I have not been to the Blue Hill in the city but I was up at Stone Barns, and part of what I liked about it was the simplicity of their menu using the ingredients that they have, its very seasonal and appropriate, and that they allow the flavors to come out. So I think the expectation is not for it to be a show, but a simple, well done meal, in a pleasing environment. The food is not the best I've ever had, it isn't luxurious or gluttonous, I think it's just fresh.
I hope this helps a bit.
Hi! Thanks for the post.
No, I know the background of the restaurant, Dan Barber and the subsequent partnership with the Rockefeller family very well. What I don't get is what people mean by "animal meat is usually more flavorful... meat is fresh". I just didn't know how to taste it, I guess? I honestly, sincerely couldn't taste any difference (in terms of the meat itself) between the lamb in Blue Hill and the one I had in, say, Anthos. That is the essence of my question. What does it MEAN that meat tastes fresher?
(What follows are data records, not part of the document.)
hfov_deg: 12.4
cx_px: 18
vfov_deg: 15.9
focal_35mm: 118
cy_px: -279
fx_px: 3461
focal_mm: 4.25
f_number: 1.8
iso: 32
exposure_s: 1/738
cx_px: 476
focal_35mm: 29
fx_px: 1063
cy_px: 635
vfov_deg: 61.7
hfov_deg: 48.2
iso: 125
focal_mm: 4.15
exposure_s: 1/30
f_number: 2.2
I would say that, at least for me, some items taste very intense. Like essence of pork/beef/whatever, and a smaller portion really satisfies me. I want to eat little parts at a time to really savor the flavor. And a lot of times, the flavor is more complex, you get more subtleties and undertones. Maybe that helps?
There was a tautness and a denseness to the pork chop I had at BHSB. When I cut into the meat, it felt more like a real muscle than most meat does. (Not to be confused with toughness--the pork wasn't tough. Rather, the muscle put up some resistance to my knife, so I had to push harder, but with a slicing motion, not the sawing motion used to cut through tough meat.) If you think of dry-aging beef as allowing the muscle tissue to break down, this was the opposite situation; the muscle was solid. While not tough, the meat had some chew to it, but the chewing rewarded me with lots of juicy flavor. At least this is how I remember the pork chop two years hence.
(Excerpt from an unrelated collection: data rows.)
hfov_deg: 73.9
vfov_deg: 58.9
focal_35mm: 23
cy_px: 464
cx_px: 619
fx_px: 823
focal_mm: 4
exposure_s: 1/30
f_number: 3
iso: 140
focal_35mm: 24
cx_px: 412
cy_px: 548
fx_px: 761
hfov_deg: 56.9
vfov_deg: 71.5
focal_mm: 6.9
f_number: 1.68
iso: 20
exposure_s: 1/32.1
It's probably my favorite mid-priced resto in the city. My expectations aren't "fine dining," whatever that is, but rather simple, flavorful food using high-quality sort-of-environmentally-correct ingredients in a pleasant atmosphere with good service. Trust me, that's a hard combination to find.
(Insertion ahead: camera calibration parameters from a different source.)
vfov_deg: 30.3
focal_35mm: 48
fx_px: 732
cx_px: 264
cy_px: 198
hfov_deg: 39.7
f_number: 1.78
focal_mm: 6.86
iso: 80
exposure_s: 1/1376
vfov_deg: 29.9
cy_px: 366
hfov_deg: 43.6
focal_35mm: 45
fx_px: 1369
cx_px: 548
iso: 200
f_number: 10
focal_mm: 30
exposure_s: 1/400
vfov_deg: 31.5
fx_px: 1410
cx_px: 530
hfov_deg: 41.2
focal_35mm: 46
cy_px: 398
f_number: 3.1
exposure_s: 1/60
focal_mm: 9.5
I could see, however, that if you were expecting a cutting-edge menu or a hip, stylish crowd that you'd be disappointed. I have eaten there a half-dozen times and never been let down. They do, however, run out of some things on the menu, especially specials, more than I'd like.
I attribute that to their focus on buying locally, but maybe they're just bad planners...
I would be surprised if the meat served at BH is not aged. The best meats are not cooked right away after the animal is killed, this may be true for fish or poultry, but not for red meat. I have not been to BH and they may or may not have excellent meat, but the argument here about freshness makes no sense to me.
Beef is a rarity at Blue Hill. Lamb is usually on the menu, but I'm pretty sure it's not aged. I hope you can visit Blue Hill and discover what is meant by freshness, which at any rate applies more to its produce than its meats.
I believe I've said this before but Blue Hill is an often misunderstood restaurant. It does not hit the flavor crescendos of nearby Babbo (which I enjoy immensely) nor does it revel in absurdity like wd50 (ditto). Personally, I'm glad it does neither. What it does do is deliver ingredients of extraordinary quality in creative, almost symphonic arrangements. The intention is that each and every ingredient communicate its full depth of flavor without having to compete for attention. I gently submit that this can sometimes be interpreted by first-time visitors as limited execution or, worse, blandness.
This is not to say that this approach always makes Blue Hill the better restaurant. It's food, not religion, and if it doesn't fulfill a promise equal to the total on the bill then you should hesitate to return. However, the suggestion some have made -- in the past and not necessarily on this thread -- that the emperor is less than fully dressed implies, to me, a mismatch in expectation that perhaps warrants another, more attuned visit.